People with PTSD can be re-traumatized by people who do not understand, and by people who are more concerned with their own agenda than really understanding.

When someone with PTSD has certain triggers, and explains those triggers to someone, it is important that they are validated and respected. If someone wants to care about a loved one with PTSD, they need to really listen to that person, when they talk about what triggers them.

*A person that intentionally uses your triggers against you is dangerous to your mental well being.

But then there are people who just don’t want to listen to or respect your boundaries. Your perceptions are not of an significance to them.

Everyone has personal boundaries, but people with post traumatic stress disorder can suffer severe re-traumatization when a loved one does not honor their trigger boundaries.

The fight-or-flight mode is activated by the amygdala. If the brain perceives a threat, even if that threat is not real, the amygdala will send chemicals into the body like adrenaline and cortisol.

 The feeling in the body of a “perceived threat” and a real threat is exactly the same. The same physiological responses occur, including blood pressure elevation, and feeling of extreme fear and the feeling that you have to act right away.




Once you have asked someone not to do certain things which trigger you, it is a terrible feeling when they still continue to do them. It feels very violating, and only serves to break the trust bond.

Relationships need to be based in trust. Intimate relationships, as well as friendships and family relationships have to feel safe. If one person does not feel safe, then there is a lack of understanding and a lack of trust.

Without both parties feeling safe, the relationship will break down. People with PTSD can find it difficult to trust again, after others have invalidated them about their symptoms.

Sometimes someone will disbelieve you, minimize your trauma, or accuse you of trying to manipulate them with your explanations about your trauma and your triggers.

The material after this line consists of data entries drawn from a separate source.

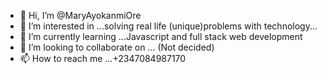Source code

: - 👋 Hi, I’m @MaryAyokanmiOre
- 👀 I’m interested in ...solving real life (unique)problems with technology...
- 🌱 I’m currently learning ...Javascript and full stack web development
- 💞️ I’m looking to collaborate on ... (Not decided)
- 📫 How to reach me ...+2347084987170

<!---
MaryAyokanmiOre/MaryAyokanmiOre is a ✨ special ✨ repository because its `README.md` (this file) appears on your GitHub profile.
You can click the Preview link to take a look at your changes.
--->
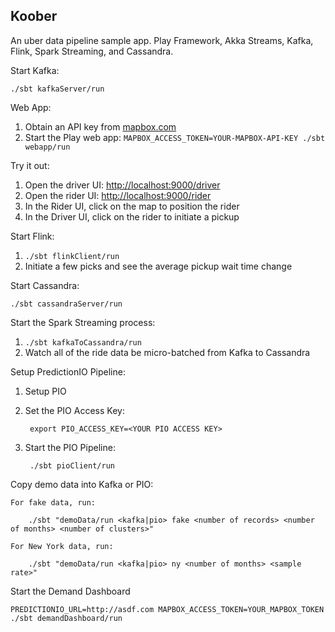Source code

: Koober
----------------

An uber data pipeline sample app.  Play Framework, Akka Streams, Kafka, Flink, Spark Streaming, and Cassandra.


Start Kafka:

    ./sbt kafkaServer/run

Web App:

1. Obtain an API key from [mapbox.com](https://www.mapbox.com/)
1. Start the Play web app: `MAPBOX_ACCESS_TOKEN=YOUR-MAPBOX-API-KEY ./sbt webapp/run`

Try it out:

1. Open the driver UI: [http://localhost:9000/driver](http://localhost:9000/driver)
1. Open the rider UI: [http://localhost:9000/rider](http://localhost:9000/rider)
1. In the Rider UI, click on the map to position the rider
1. In the Driver UI, click on the rider to initiate a pickup

Start Flink:

1. `./sbt flinkClient/run`
1. Initiate a few picks and see the average pickup wait time change

Start Cassandra:

    ./sbt cassandraServer/run

Start the Spark Streaming process:

1. `./sbt kafkaToCassandra/run`
1. Watch all of the ride data be micro-batched from Kafka to Cassandra

Setup PredictionIO Pipeline:

1. Setup PIO
1. Set the PIO Access Key:

        export PIO_ACCESS_KEY=<YOUR PIO ACCESS KEY>

1. Start the PIO Pipeline:

        ./sbt pioClient/run

Copy demo data into Kafka or PIO:

    For fake data, run:
    
        ./sbt "demoData/run <kafka|pio> fake <number of records> <number of months> <number of clusters>"
        
    For New York data, run:
    
        ./sbt "demoData/run <kafka|pio> ny <number of months> <sample rate>"

Start the Demand Dashboard

    PREDICTIONIO_URL=http://asdf.com MAPBOX_ACCESS_TOKEN=YOUR_MAPBOX_TOKEN ./sbt demandDashboard/run

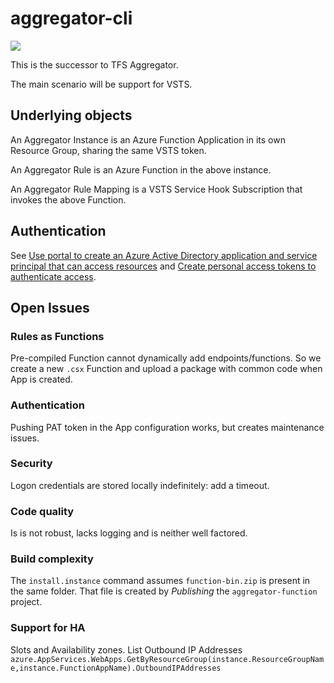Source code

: # aggregator-cli

![](https://tfsaggregator.visualstudio.com/_apis/public/build/definitions/1cca877b-3e26-4880-b5b8-79e4b10fbfb4/16/badge)

This is the successor to TFS Aggregator.

The main scenario will be support for VSTS.

## Underlying objects

An Aggregator Instance is an Azure Function Application in its own Resource Group,
sharing the same VSTS token.

An Aggregator Rule is an Azure Function in the above instance.

An Aggregator Rule Mapping is a VSTS Service Hook Subscription that invokes the above Function.

## Authentication

See [Use portal to create an Azure Active Directory application and service principal that can access resources](https://docs.microsoft.com/en-us/azure/azure-resource-manager/resource-group-create-service-principal-portal) and [Create personal access tokens to authenticate access](https://docs.microsoft.com/en-us/vsts/git/_shared/personal-access-tokens?view=vsts).


## Open Issues

### Rules as Functions
Pre-compiled Function cannot dynamically add endpoints/functions.
So we create a new `.csx` Function and upload a package with common code when App is created.

### Authentication
Pushing PAT token in the App configuration works, but creates maintenance issues.

### Security
Logon credentials are stored locally indefinitely: add a timeout.

### Code quality
Is is not robust, lacks logging and is neither well factored.

### Build complexity
The `install.instance` command assumes `function-bin.zip` is present in the same folder.
That file is created by _Publishing_ the `aggregator-function` project.

### Support for HA
Slots and Availability zones.
List Outbound IP Addresses `azure.AppServices.WebApps.GetByResourceGroup(instance.ResourceGroupName,instance.FunctionAppName).OutboundIPAddresses`
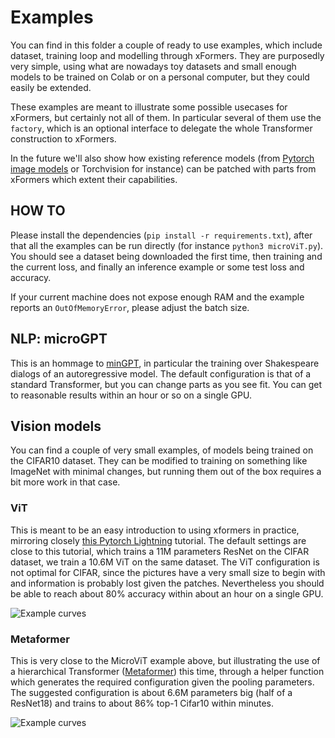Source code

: # Examples

You can find in this folder a couple of ready to use examples, which include dataset, training loop and modelling through xFormers.
They are purposedly very simple, using what are nowadays toy datasets and small enough models to be trained on Colab or on a personal computer,
but they could easily be extended.

These examples are meant to illustrate some possible usecases for xFormers, but certainly not all of them.
In particular several of them use the `factory`, which is an optional interface to delegate the whole Transformer construction to xFormers.

In the future we'll also show how existing reference models (from [Pytorch image models](https://github.com/rwightman/pytorch-image-models) or Torchvision for instance)
can be patched with parts from xFormers which extent their capabilities.

## HOW TO

Please install the dependencies (`pip install -r requirements.txt`), after that all the examples can be run directly
(for instance `python3 microViT.py`). You should see a dataset being downloaded the first time, then training and the current loss,
and finally an inference example or some test loss and accuracy.

If your current machine does not expose enough RAM and the example reports an `OutOfMemoryError`, please adjust the batch size.


## NLP: microGPT

This is an hommage to [minGPT](https://github.com/karpathy/minGPT), in particular the training over Shakespeare dialogs of an autoregressive model. The default configuration is that of a standard Transformer, but you can change parts as you see fit. You can get to reasonable results within an hour or so on a single GPU.

## Vision models

You can find a couple of very small examples, of models being trained on the CIFAR10 dataset. They can be modified to training on something like ImageNet with minimal changes, but running them out of the box requires a bit more work in that case.


### ViT

This is meant to be an easy introduction to using xformers in practice, mirroring closely [this Pytorch Lightning](https://pytorchlightning.github.io/lightning-tutorials/notebooks/lightning_examples/cifar10-baseline.html) tutorial. The default settings are close to this tutorial, which trains a 11M parameters ResNet on the CIFAR dataset, we train a 10.6M ViT on the same dataset. The ViT configuration is not optimal for CIFAR, since the pictures have a very small size to begin with and information is probably lost given the patches. Nevertheless you should be able to reach about 80% accuracy within about an hour on a single GPU.

![Example curves](../docs/assets/microViT.png)


### Metaformer

This is very close to the MicroViT example above, but illustrating the use of a hierarchical Transformer ([Metaformer](https://arxiv.org/pdf/2111.11418.pdf)) this time, through a helper function which generates the required configuration given the pooling parameters. The suggested configuration is about 6.6M parameters big (half of a ResNet18) and trains to about 86% top-1 Cifar10 within minutes.

![Example curves](../docs/assets/metaformer.png)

This is very painful and re-traumatizing.

People who have PTSD or C-PTSD from abuse were invalidated as part of the abuse process. Their emotions were minimized, disregarded and made fun of.

To have someone close to you minimize your PTSD, or disbelieve you is re-traumatizing. It gives  the victim into an emotional flashbacks or actual sensory flashbacks.

You can only tolerate being traumatized and re-traumatized so many times.



People with PTSD need understanding and validation.

They need their loved ones to be sensitive to their triggers, and to pay attention to what the person asks and needs.

Otherwise. the relationships cannot continue in a way that is safe for the PTSD sufferer. The person with PTSD will shut down and crawl inside of themselves. No healthy relationship can be sustained without safety for both people.

1 comment:

  1. I'm not suffering from PTSD but I found myself having to set some big boundaries between my siblings and cousins. My siblings somehow came to believe they could make self-righteous judgments on how I ran my life. Even when their own lives were not far from falling into the nearest crapper.

    As for my cousins, they were fine with me as long as I went along with everything they said, especially their viewpoints on something as "trivial" as politics. Then there was one cousin in particular who married a girl from Russia who lives permanently over here in America but has kept her Russian citizenship. He got very weird one night talking about his admiration, a bromance actually, of Vlad Putin. Given certain other slightly off putting incidents I almost called the FBI on his ass.